As mothers, we often ignore our own needs as we pour into our little ones.
Once that baby is here, a new mother might sometimes lack a sense of purpose or even identity, which can extend well beyond childbirth. As mothers, we often ignore our own needs as we pour into our little ones. Returning back to Qimmah and redefining Qimmah means paying attention to how I’m loving myself, how I’m honoring myself, or how I’m pouring into myself.
I have always been so hard on myself, across the board. With so many siblings in our home, I always felt like I had to be A-plus in order to get some extra recognition or focused attention from my parents. They gave all of us love. But, that’s a lot of children! They always told me they never had to worry about me.
Unfortunately, never having to worry about me also meant knowing they could place their focus elsewhere. As a parent, I “overstand” that. As a child, that reinforced a level of self-expectation. A need to overachieve. And that definitely followed me into adulthood.
Self-love through action is something I am still learning. My parents made sure we had a home, but we weren’t well-off by any means. So as a large family, our love language was sacrifice. And that also followed me into adulthood, especially in romantic partnerships. It didn’t feel right, in my body, to not constantly be of service and pour into others, even when I was empty. I am now working on undoing that. Learning how to say no to people and not feel guilty, to take pleasure and not feel guilty, to prioritize myself and not feel guilty.
The newest part of my motherhood journey is allowing for reinvention and reassessment of self. It feels like a rediscovery. Womanhood never leaves, the feminine never leaves. It just takes a redefining in this new space.
My daughter is 4 years old, and I still grapple with who I am when she’s not around. By taking care of everyone else, I have very much leaned into what I see as my masculine energy.

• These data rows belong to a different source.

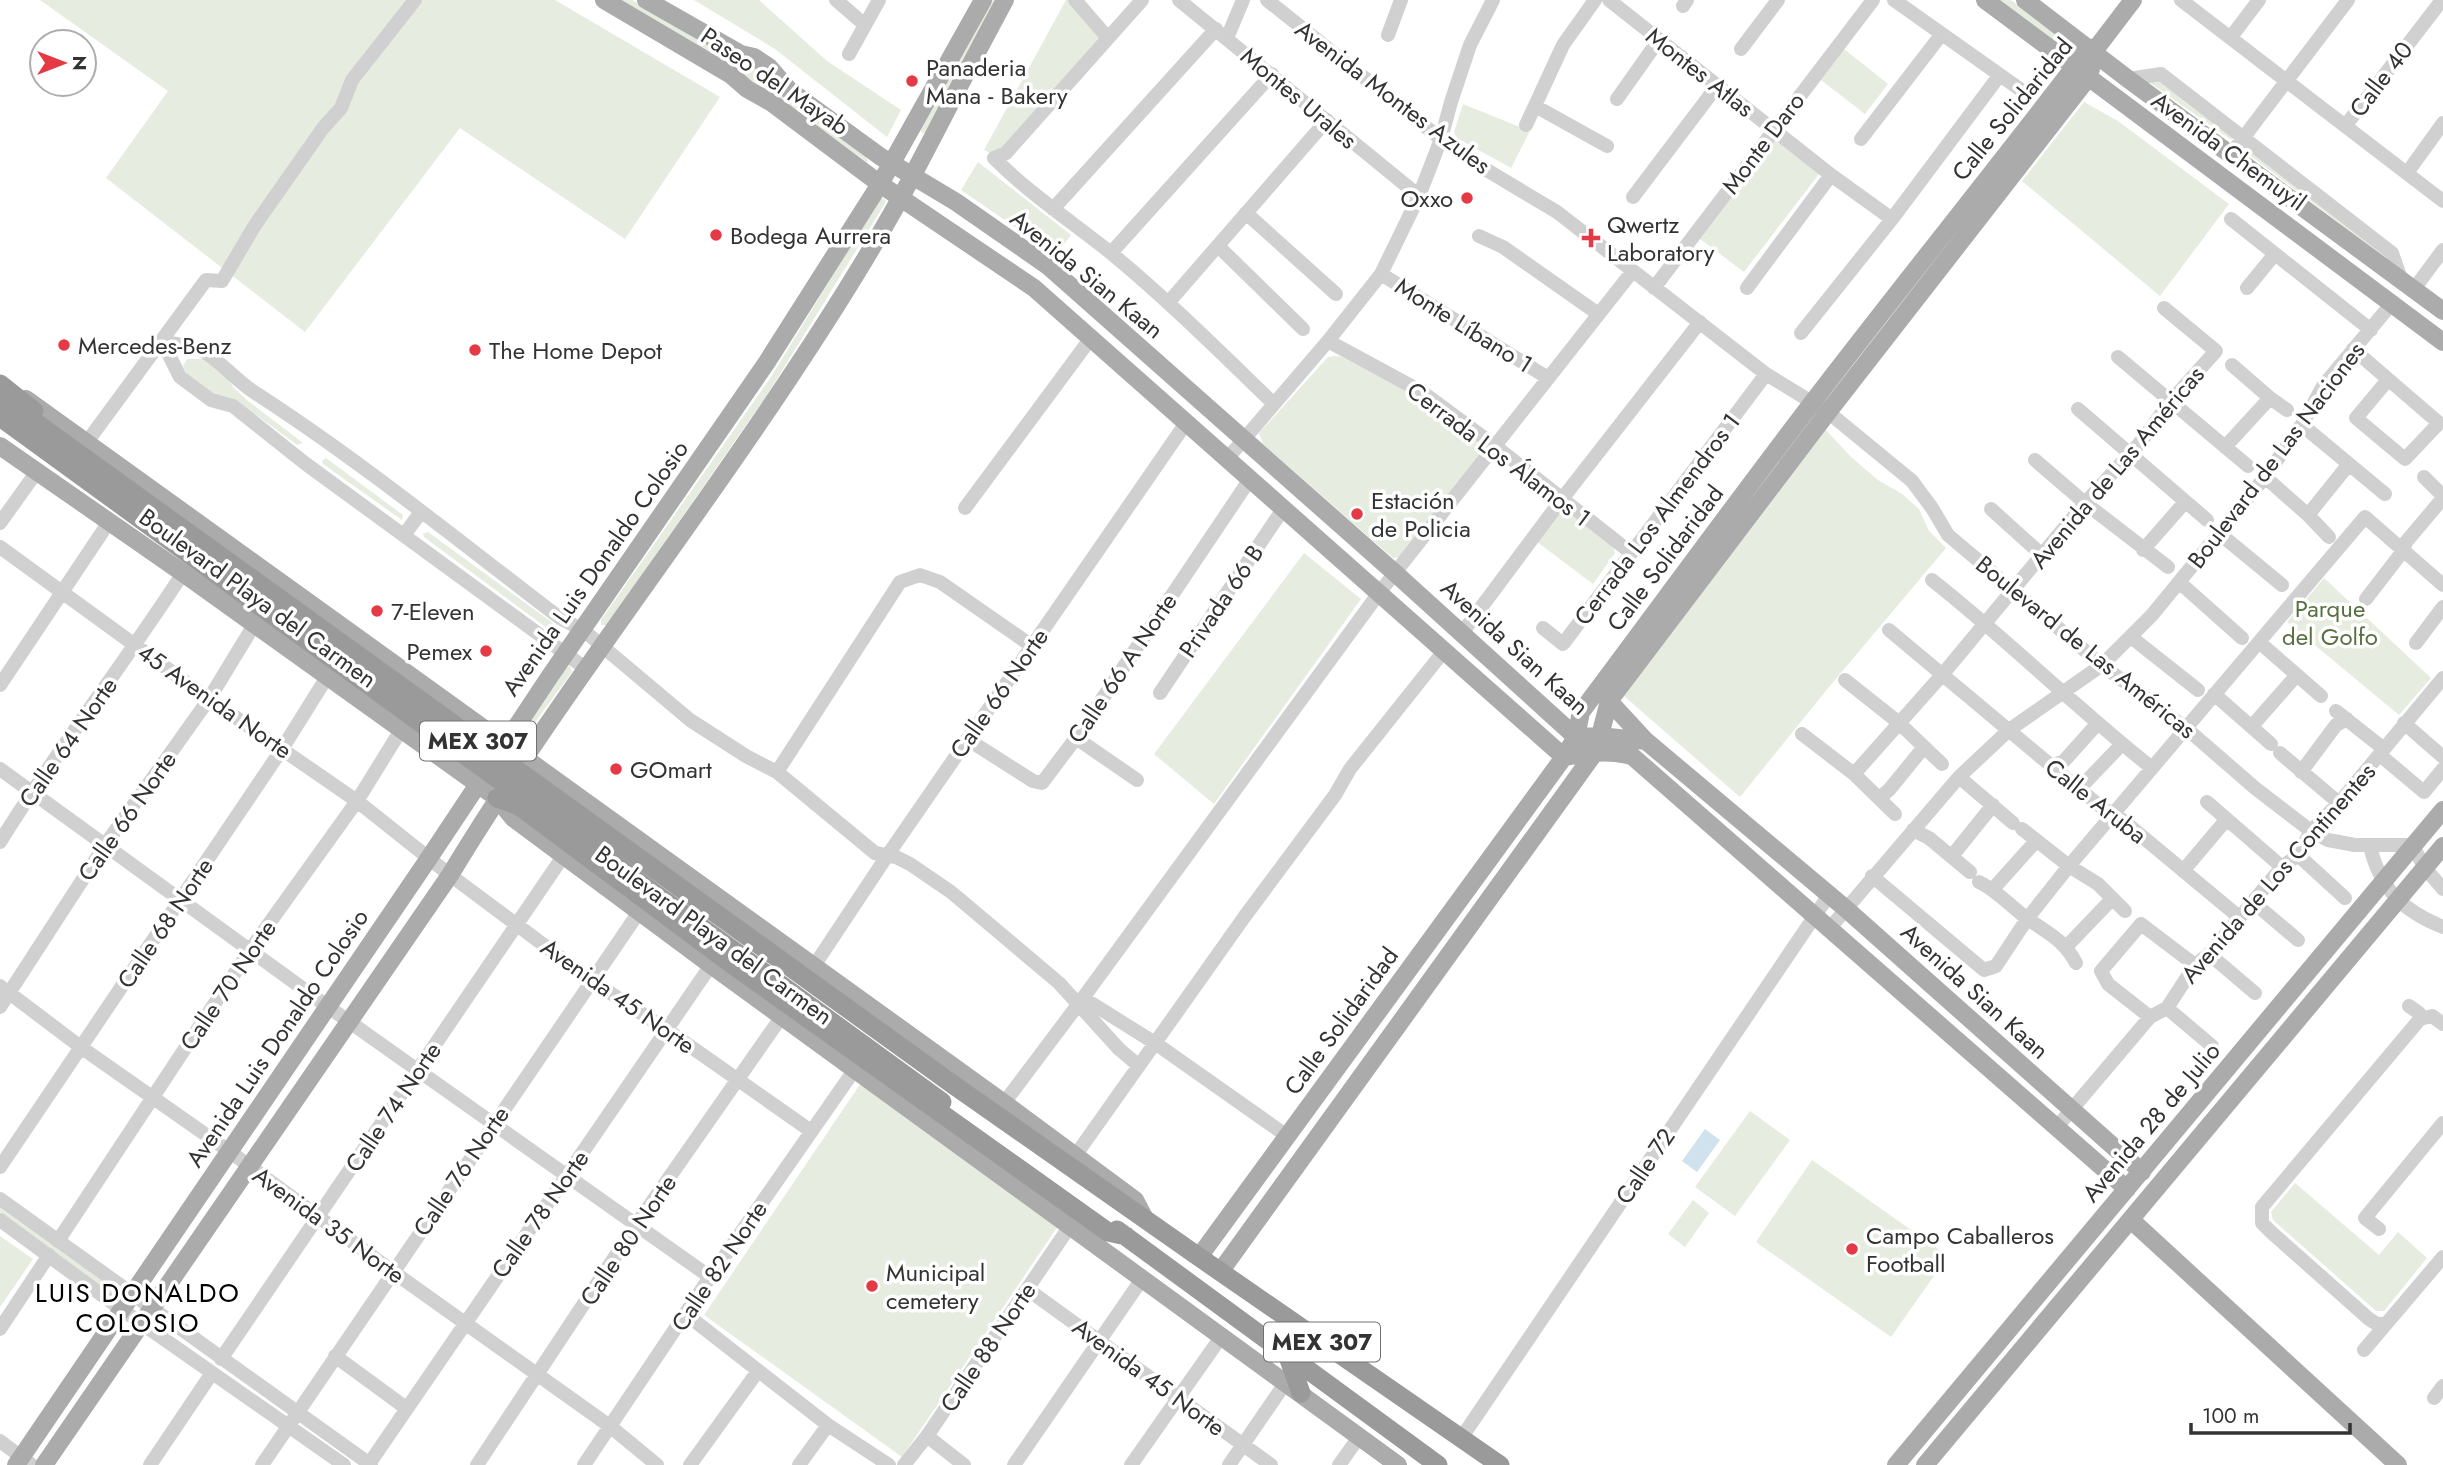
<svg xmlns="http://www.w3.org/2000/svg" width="2443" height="1465" viewBox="0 0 2443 1465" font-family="Jost,sans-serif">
	<rect width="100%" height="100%" fill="#fff"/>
	<path fill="#e6ecdf" d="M40 0H555L720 97 625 239 460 128 305 332 106 178 168 91Z
		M621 0H632L741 64 760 69 866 156 868 163 768 90 759 89Z
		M694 0H759L827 61 901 110 887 137 775 49Z
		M989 0H998L927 133H922L920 129Z
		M1066 0H1072L1103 34 1010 146 990 153 984 150Z
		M1999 0H2011L2077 50 2072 56Z
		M1844 49 1888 84 1865 114 1821 80Z
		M2163 80 2234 138 2230 139 2149 82Z
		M2084 102 2118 121 2229 204 2160 296 2022 181Z
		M1463 104 1530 131 1511 168 1457 138 1454 132Z
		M1774 139 1819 174 1744 272 1699 238Z
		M2247 146 2390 259V261L2244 151Z
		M978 162 1071 235 1056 255 961 190Z
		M883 198 886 201 881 210 767 395 607 625H601V620L771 377 879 199Z
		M1334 356 1342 357 1419 398 1479 442 1481 455 1401 557 1393 558 1263 444 1259 433 1328 357Z
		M187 359H204L227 376 233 387 248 401 303 443 297 445C279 432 262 418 243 407 218 392 197 400 183 366Z
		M1826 430 1851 457 1878 480 1902 494 1919 509 1929 531 1946 548 1829 687 1740 797 1624 696Z
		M326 458 403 515 402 520 323 464 322 461Z
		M1567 512 1612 544 1615 553 1593 584 1536 541 1558 514Z
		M428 532 561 629V631L555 634 424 537 423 534Z
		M1304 553 1361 599 1214 804 1154 754Z
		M2324 578 2431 678 2399 715 2287 622Z
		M570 666 572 672 519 744 515 742 566 667Z
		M863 1080 1060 1223 902 1457 704 1315Z
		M1750 1111 1790 1140 1735 1216 1695 1187Z
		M1812 1160 1948 1256 1891 1337 1756 1242Z
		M2295 1183 2379 1255 2398 1232 2427 1258 2384 1311H2376L2273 1220 2271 1212Z
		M1693 1200 1709 1213 1685 1247 1668 1234Z
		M0 1208 124 1296 120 1300 0 1212Z
		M0 1236 33 1259 0 1307Z"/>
	<path fill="#cfe2ee" d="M1705 1129 1720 1140 1697 1172 1682 1161Z"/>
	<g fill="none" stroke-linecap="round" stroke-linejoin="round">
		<path stroke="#d0d0d0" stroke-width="14" d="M836 0 865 25
			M1075 0 1108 38
			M1142 0 1006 153 994 158C1030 194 1072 222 1111 253 1168 300 1220 352 1273 403
			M1179 0 1419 196
			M1267 0 1441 139 1475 163 1557 212 1766 374 1828 412 1912 481 1932 508 1948 535 2102 665 2187 729 2255 788 2311 831 2328 840 2355 845H2412L2425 868 2443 889
			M1609 0 1831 175 1892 219
			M1894 0 2024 92
			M2181 0 2443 201
			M1683 6 1687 0
			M1388 35 1401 0
			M2231 37 2259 0
			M1227 38 1243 0
			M1741 49 1778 0
			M849 54 879 0
			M2128 79 2161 74 2392 253 2401 279
			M1617 99 1658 41
			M1535 106 1607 146
			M1526 125 1563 45 1595 0
			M2346 125 2442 0
			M1861 139 1941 35
			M2231 154 2348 0
			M2407 173 2443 123
			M1633 197 1717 86
			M1053 209 1216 29
			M1246 213 1336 294
			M2231 219 2371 330
			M1479 236 1503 247 1597 313
			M1218 246 1303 329
			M1111 253 1272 74
			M1381 274 1548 378
			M1654 288 1873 0
			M1747 288 1831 175
			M2247 288 2274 255
			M2414 289 2443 250
			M1168 303 1327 120
			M1801 333 1892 219 1999 76
			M162 341C174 344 191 345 203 351 223 363 237 382 257 394 362 462 460 542 560 618L583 630 690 720 746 756 777 772 875 853 896 857 910 864 951 892 1059 983 1119 1049 1139 1066
			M162 341 180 377 211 400 233 406 306 464 585 668
			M1328 341 1422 392 1495 446 1630 552
			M2353 349 2439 423 2405 459 2356 418 2387 381
			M2118 357 2248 466
			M2270 398 2287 410
			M2078 409 2207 520
			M2303 423 2308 430 2385 494
			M87 442 206 280 222 281 255 225 323 128 341 108 352 80 415 0
			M2225 447 2270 398 2232 365
			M1227 459 1328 341 1381 274 1419 196 1441 139 1451 102 1470 45 1493 0
			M2035 460 2085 503 2168 567
			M2265 477 2308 515 2329 537
			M2424 477 2443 496
			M965 508 1091 338
			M1991 509 2043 556
			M2308 515 2349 464
			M0 523 38 470
			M2220 534 2282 585
			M404 535 421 512
			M0 547 209 699 357 801 450 875 592 981 667 1030 811 1131
			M2143 550 2185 502
			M1932 580C2008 640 2076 708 2152 768
			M2179 582 2242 638
			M2366 599 2403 551 2406 542 2443 498
			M1543 628 1563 644 1766 374
			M1889 630 2079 789 2105 810 2114 813 2239 917
			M1462 633 1562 499 1700 322
			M2131 637 2198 690
			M2259 642 2321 696
			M2416 643 2443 607
			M1845 680 1898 722 1942 764
			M0 685 109 522
			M1160 693 1283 509
			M2214 694 2271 744
			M2336 711 2384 749
			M2404 723 2443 757
			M2252 726 2296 676
			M1802 734 1854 774 1895 814
			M1076 738 1137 780
			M967 739 1033 781 1042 783 1076 738 1250 479
			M2280 753 2339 803
			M2380 755 2424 792 2443 769
			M2051 766 2064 761 2098 723
			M0 769 327 1006 710 1277
			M777 772 900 582 920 575 940 582 1032 646
			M2301 772 2336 725 2347 719
			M1854 774 1942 675 2085 503 2139 444 2171 401 2216 351 2164 308
			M1959 777 2013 823
			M2079 789 2122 744
			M1879 798 1889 790 1924 747
			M2207 802 2282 867
			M2022 829 2069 866 2098 884 2125 911
			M1913 830 1929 838 1970 872
			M0 842C57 750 124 664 183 573
			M2370 846C2380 889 2403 911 2443 927
			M2298 855 2345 898
			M1952 856 1993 805
			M2183 871 2226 820
			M1872 876 1984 970 1996 966 2027 919 2069 866 2365 517 2443 585
			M1979 882C1998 891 2011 907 2028 919 2049 934 2063 939 2076 963
			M1993 889 2036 841
			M2253 902 2298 940
			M1829 929 1959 777 2009 730 2102 665 2152 615 2265 477 2303 423 2323 386 2393 302
			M2067 946 2112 899
			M2209 954 2255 993
			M814 966 887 856 1186 423
			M0 986 82 1048 229 1151 392 1271 611 1427 657 1465
			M1083 998 1155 1043 1287 1136
			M2409 1006 2419 1013 2420 1019
			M0 1007 105 845 209 699 254 625
			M2167 1008 2212 1046
			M2150 1017 2108 984 2101 971 2141 924 2195 965
			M1004 1103 1083 998 1379 593 1632 272
			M2056 1128 2150 1017 2167 1008 2195 965 2209 954 2282 867 2298 855 2311 831 2339 803 2443 678
			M1075 1156 1245 916 1335 795 1350 769 1444 651
			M0 1167 282 749 327 677
			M0 1199 371 1465
			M0 1220 121 1309 344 1465
			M2379 1229 2365 1218 2443 1123
			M58 1241 250 950 357 801 401 730
			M1027 1289 1271 1465
			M687 1315 828 1425 889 1465
			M2385 1324H2377L2369 1319 2271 1232 2262 1223V1207L2420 1019 2432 1016 2443 1024
			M0 1329 49 1255
			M2364 1350 2443 1257
			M335 1356 406 1408
			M221 1359 564 855
			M2434 1398 2443 1386
			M927 1436 964 1465
			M1462 1437 1829 895
			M0 1441 32 1465
			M369 1464 711 965
			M150 1465 212 1373
			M262 1465 639 912
			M477 1465 636 1225 782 1016
			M584 1465 710 1277 855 1069
			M690 1465 758 1371
			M799 1465 828 1425
			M904 1465 927 1436 1070 1226
			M1014 1465 1142 1279
			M1131 1465 1221 1337
			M1229 1465 1286 1382
			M1339 1465 1359 1437"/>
		<path stroke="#ababab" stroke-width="18" d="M604 0 731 75 747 89 772 103 880 184 1034 288 1564 757C1588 753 1607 750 1632 756L2127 1189
			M646 0 741 54 754 57 769 67 789 90 881 157 956 202 1048 266 1395 573 1576 737 1600 736 1646 741
			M1985 0 2443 342
			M2025 0 2128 79 2443 311
			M26 399 1004 1103 1135 1200 1145 1219
			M0 446 183 573 497 798 513 818 711 965 1398 1465
			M1609 701 1646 741 1845 908 2142 1172
			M2131 1220 2398 1465
			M1199 1257 1564 757 1576 737 1581 712C1658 609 1734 505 1812 403 1903 284 1997 168 2088 49L2098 46
			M1220 1272 1596 751 1609 701 1828 412 2088 78 2098 46 2133 0
			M16 1465 429 858 550 676 767 362 880 184 983 0
			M44 1465 450 875C554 703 679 545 790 377 834 311 877 243 914 173 944 116 974 57 1005 0
			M1896 1465 2443 810
			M1925 1465 2443 846"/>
		<path stroke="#9a9a9a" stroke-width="19" d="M0 384 34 411
			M497 798 519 806 730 963 1108 1232 1126 1236
			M955 1086 1199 1257 1500 1465
			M1117 1230 1438 1465
			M1287 1354 1301 1393"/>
		<path stroke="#9a9a9a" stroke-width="19" d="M0 397 955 1086
			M0 417 942 1102"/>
	</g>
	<g fill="#e63946" stroke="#fff" stroke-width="2.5">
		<circle cx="912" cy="81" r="7"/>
		<circle cx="1467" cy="198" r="7"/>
		<circle cx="716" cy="235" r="7"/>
		<path d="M1587.5 227.5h7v7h7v7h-7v7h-7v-7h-7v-7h7z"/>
		<circle cx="64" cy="345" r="7"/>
		<circle cx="475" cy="350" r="7"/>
		<circle cx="1357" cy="514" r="7"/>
		<circle cx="377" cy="611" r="7"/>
		<circle cx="486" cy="651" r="7"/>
		<circle cx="616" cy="769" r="7"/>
		<circle cx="1852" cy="1249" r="7"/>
		<circle cx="872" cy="1286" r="7"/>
	</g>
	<g text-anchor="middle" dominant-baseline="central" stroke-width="7" stroke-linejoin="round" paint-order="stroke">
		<g fill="#fff" stroke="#707070" stroke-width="2">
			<rect x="420" y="721.5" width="116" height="39" rx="5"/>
			<rect x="1264" y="1322.5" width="116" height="39" rx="5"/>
		</g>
		<g font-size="23" font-weight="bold" fill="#333">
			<text x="478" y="741">MEX 307</text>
			<text x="1322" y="1342">MEX 307</text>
		</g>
		<g font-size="24" fill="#333" stroke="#fff" text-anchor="start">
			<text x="926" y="67">Panaderia<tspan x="926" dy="28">Mana - Bakery</tspan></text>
			<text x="1453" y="198" text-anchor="end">Oxxo</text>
			<text x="1607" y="224">Qwertz<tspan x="1607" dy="28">Laboratory</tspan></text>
			<text x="730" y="235">Bodega Aurrera</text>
			<text x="78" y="345">Mercedes-Benz</text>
			<text x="489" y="350">The Home Depot</text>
			<text x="1371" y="500">Estación<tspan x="1371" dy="28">de Policia</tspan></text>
			<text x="391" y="611">7-Eleven</text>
			<text x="472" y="651" text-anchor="end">Pemex</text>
			<text x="630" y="769">GOmart</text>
			<text x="1866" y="1235">Campo Caballeros<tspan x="1866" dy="28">Football</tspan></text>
			<text x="886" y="1272">Municipal<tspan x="886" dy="28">cemetery</tspan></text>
		</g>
		<g font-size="24" fill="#333" stroke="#fff">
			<text transform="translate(1700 72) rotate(38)">Montes Atlas</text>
			<text transform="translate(2381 79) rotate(-53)">Calle 40</text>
			<text transform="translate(775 81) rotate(34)">Paseo del Mayab</text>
			<text transform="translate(1393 97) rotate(37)">Avenida Montes Azules</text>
			<text transform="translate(1299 98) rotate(40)">Montes Urales</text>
			<text transform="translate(2012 109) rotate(-51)">Calle Solidaridad</text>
			<text transform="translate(1763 143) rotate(-53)">Monte Daro</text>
			<text transform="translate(2229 151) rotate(36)">Avenida Chemuyil</text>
			<text transform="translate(1087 274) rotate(39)">Avenida Sian Kaan</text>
			<text transform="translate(1464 325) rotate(32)">Monte Líbano 1</text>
			<text transform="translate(1499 454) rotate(37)">Cerrada Los Álamos 1</text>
			<text transform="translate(2276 455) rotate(-53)">Boulevard de Las Naciones</text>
			<text transform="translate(2117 467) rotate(-50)">Avenida de Las Américas</text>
			<text transform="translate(1657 519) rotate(-53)">Cerrada Los Almendros 1</text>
			<text transform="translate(1665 558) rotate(-53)">Calle Solidaridad</text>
			<text transform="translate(595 568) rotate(-55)">Avenida Luis Donaldo Colosio</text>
			<text transform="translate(258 598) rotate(36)">Boulevard Playa del Carmen</text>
			<text transform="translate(1221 601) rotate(-56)">Privada 66 B</text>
			<text transform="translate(1515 647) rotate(42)">Avenida Sian Kaan</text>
			<text transform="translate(2086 647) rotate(39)">Boulevard de Las Américas</text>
			<text transform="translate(1122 668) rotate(-56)">Calle 66 A Norte</text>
			<text transform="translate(999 693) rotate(-55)">Calle 66 Norte</text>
			<text transform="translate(215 701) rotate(35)">45 Avenida Norte</text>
			<text transform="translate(68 742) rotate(-55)">Calle 64 Norte</text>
			<text transform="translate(2096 801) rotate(38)">Calle Aruba</text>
			<text transform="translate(127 816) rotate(-55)">Calle 66 Norte</text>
			<text transform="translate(2278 873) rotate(-49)">Avenida de Los Continentes</text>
			<text transform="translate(165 923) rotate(-56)">Calle 68 Norte</text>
			<text transform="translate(714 935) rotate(36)">Boulevard Playa del Carmen</text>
			<text transform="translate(228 985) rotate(-56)">Calle 70 Norte</text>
			<text transform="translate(1975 991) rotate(42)">Avenida Sian Kaan</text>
			<text transform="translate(618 996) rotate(35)">Avenida 45 Norte</text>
			<text transform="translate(1341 1021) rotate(-54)">Calle Solidaridad</text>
			<text transform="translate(277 1038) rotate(-56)">Avenida Luis Donaldo Colosio</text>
			<text transform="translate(393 1107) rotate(-56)">Calle 74 Norte</text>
			<text transform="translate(2151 1122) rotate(-50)">Avenida 28 de Julio</text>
			<text transform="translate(1645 1166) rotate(-56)">Calle 72</text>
			<text transform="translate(461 1171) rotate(-56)">Calle 76 Norte</text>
			<text transform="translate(540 1214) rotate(-55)">Calle 78 Norte</text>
			<text transform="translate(329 1225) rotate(36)">Avenida 35 Norte</text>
			<text transform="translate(628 1240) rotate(-56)">Calle 80 Norte</text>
			<text transform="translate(719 1266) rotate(-56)">Calle 82 Norte</text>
			<text transform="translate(988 1347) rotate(-56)">Calle 88 Norte</text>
			<text transform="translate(1149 1377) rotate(36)">Avenida 45 Norte</text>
		</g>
		<g font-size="24" fill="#56703f" stroke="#fff">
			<text x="2330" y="608">Parque<tspan x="2330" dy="28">del Golfo</tspan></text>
		</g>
		<g font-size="26" letter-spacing="2" fill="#000" stroke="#fff">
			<text x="138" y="1293">LUIS DONALDO<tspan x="138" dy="30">COLOSIO</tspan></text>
		</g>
	</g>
	<g transform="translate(63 63) rotate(90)"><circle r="33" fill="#ffffff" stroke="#adadad" stroke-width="2"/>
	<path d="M0-5L12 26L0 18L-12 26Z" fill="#e63946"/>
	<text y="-10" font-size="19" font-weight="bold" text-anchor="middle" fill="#333333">N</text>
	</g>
	<path d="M2191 1423v10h159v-10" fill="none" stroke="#333333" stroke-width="3.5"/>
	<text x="2202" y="1423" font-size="21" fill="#333333" stroke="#ffffff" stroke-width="5" paint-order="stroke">100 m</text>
</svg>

As a provider and caretaker, when you’re always being depended on, you have to carve out spaces to be more fluid. As hard as we are on ourselves, sometimes we need to have conversations with ourselves as if we’re one of our own good girlfriends. It allows for a moment to intentionally step out of your mind to look at all that you do, and all that you are, and give yourself forgiveness, grace, upliftment, and room for reinvention.
And when I find myself feeling lost or alone or down or unable to see outside of the present moment, I create a room in my mind where I see myself at almost every age. There’s something about returning to that vision of walking up to myself, greeting her, embracing her, and thanking her.
Returning to myself means returning to that room, and having some time with all of me.
* The original version of this essay included the phrase “natural birth,” which we no longer use on mater mea as all birth is natural.